As I said, Im a real beginner with GPG, but a long term Linux user and comfortable enough entering terminal every so often but sticking to the GUI for most tasks.
I know gpg is command line and am not afraid of that, Ive been using two simple GPG commands:
gpg --output file.zip --decrypt file.zip.gpg
gpg -c file.zip
to do symmetric crypto, for quite a few years, like for emailing an attached file to yourself, or emailing a file to someone else with whom youve previously shared an agreed symmetric crypto key in a face to face meeting.
But Im now looking to use the asymmetric features of GPGs more advanced crypto methods in a more sophisticated way.
Ths isnt about encryption, the exact scenario here doesnt involve that, this is about authentication. I want to be able to generate very specific messages, on rare occasions that can prove i and me.
Which is to say I want to do the equivalent of presharing a password with someone, and they would then know that any communication they were to later receive which had this password was indeed me, whatever new or anonymised channel it came from. Like if I lost my email address and had to set up a new one, within the first email from the new one I could establish that, as far as the recipient is concerned, the email really is from me and not from an imposter. Or like being able to make forum posts from anonymised accounts, but having the special password included in them all in such a way that one day I could come along and say, those posts, anonymous at the time of posting, were all mine, because see here Im the only one able to sign things with the same password.

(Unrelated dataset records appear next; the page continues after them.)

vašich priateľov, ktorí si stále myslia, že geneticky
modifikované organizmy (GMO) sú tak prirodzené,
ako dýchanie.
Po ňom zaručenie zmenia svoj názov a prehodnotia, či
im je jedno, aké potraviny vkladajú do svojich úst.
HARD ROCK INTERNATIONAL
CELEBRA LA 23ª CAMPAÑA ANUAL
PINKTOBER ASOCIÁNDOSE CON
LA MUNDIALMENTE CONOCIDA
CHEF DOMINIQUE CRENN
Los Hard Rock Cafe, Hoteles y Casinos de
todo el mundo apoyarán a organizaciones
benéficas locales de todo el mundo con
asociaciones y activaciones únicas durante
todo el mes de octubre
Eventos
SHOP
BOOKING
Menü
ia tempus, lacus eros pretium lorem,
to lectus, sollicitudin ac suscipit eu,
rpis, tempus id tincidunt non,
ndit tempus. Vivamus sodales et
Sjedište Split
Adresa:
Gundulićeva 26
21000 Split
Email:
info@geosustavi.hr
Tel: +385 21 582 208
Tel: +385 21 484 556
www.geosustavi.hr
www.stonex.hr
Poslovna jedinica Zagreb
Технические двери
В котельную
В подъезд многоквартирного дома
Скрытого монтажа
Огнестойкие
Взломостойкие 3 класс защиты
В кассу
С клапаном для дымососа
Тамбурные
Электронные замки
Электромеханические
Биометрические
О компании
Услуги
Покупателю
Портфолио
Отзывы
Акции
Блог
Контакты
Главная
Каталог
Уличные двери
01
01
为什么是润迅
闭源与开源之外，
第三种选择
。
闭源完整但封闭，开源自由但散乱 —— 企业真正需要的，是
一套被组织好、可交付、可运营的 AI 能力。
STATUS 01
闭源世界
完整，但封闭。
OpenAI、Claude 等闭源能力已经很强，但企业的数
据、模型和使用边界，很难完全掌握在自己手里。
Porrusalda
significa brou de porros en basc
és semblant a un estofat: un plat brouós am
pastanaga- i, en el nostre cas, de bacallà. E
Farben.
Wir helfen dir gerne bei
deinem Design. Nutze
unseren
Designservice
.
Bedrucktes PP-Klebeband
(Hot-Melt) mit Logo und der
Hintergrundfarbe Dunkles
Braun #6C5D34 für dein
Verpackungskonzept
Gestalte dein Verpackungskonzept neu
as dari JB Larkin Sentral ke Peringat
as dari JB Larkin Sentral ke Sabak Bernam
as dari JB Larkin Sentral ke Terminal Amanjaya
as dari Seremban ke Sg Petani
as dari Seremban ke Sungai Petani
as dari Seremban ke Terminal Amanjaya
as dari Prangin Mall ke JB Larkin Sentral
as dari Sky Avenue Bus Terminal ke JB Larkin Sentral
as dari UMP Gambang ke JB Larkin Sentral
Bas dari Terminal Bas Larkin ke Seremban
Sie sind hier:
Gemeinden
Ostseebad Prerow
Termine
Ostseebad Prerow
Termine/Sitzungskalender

Now in the first circumstances a simple quoted password might in theory work, but only once, or maybe not even that long if the first email from a new address got intercepted, blocked and an imposter sent one of his own from another address now that he knew the password. In the second scenario, the moment you quote the password in the first of a series of posts, all from different accounts on different forums maybe, then everyone can learn it and anyone could impersonate you.
So I want to use asymmetric crypto, particularly the gpg tool as it is already preinstalled in most Linux distros so that anyone I talk with can easily have it at hand too, to sign myself wirh a password. I can pre-share information initially, but the main point is to be able to tell someone that, if you receive a message which can $(pass certain gpg based test with the right result) youll know it came from me. Its like having the opposite of normal asymmetric crypto, a publically shared key that anyone can use to decrypt the signature and a private key that only I can encrypt with.
I want this to be independent of actual encryption, I dont want to HAVE to encrypt the messages I do this with, I want to be able to sent authenticated mesages so people can authenticate them properly, but if my recipient hasnt the time right now to properly authenticate a mesage Id like them to still be able to read the contents.
I couldnt find a guide online when searching for this concept, but was probably using the wrong keywords. can anyone point me to an EASY tutorial (command line familiar but not a gpg expert and very sketchy on what various ggpg specific and crypto specific terms all mean in the formal sense, text and image (not video) tutorials preferred) about how to use gpg in this application, for making a uniquely quotable password by which I can prove that a communication I send, to a recipient I already know, is indeed me.
Thank you, your help is most greatly appreciated
Edited by EncryptiAdvicePlease, 19 October 2024 - 07:07 PM.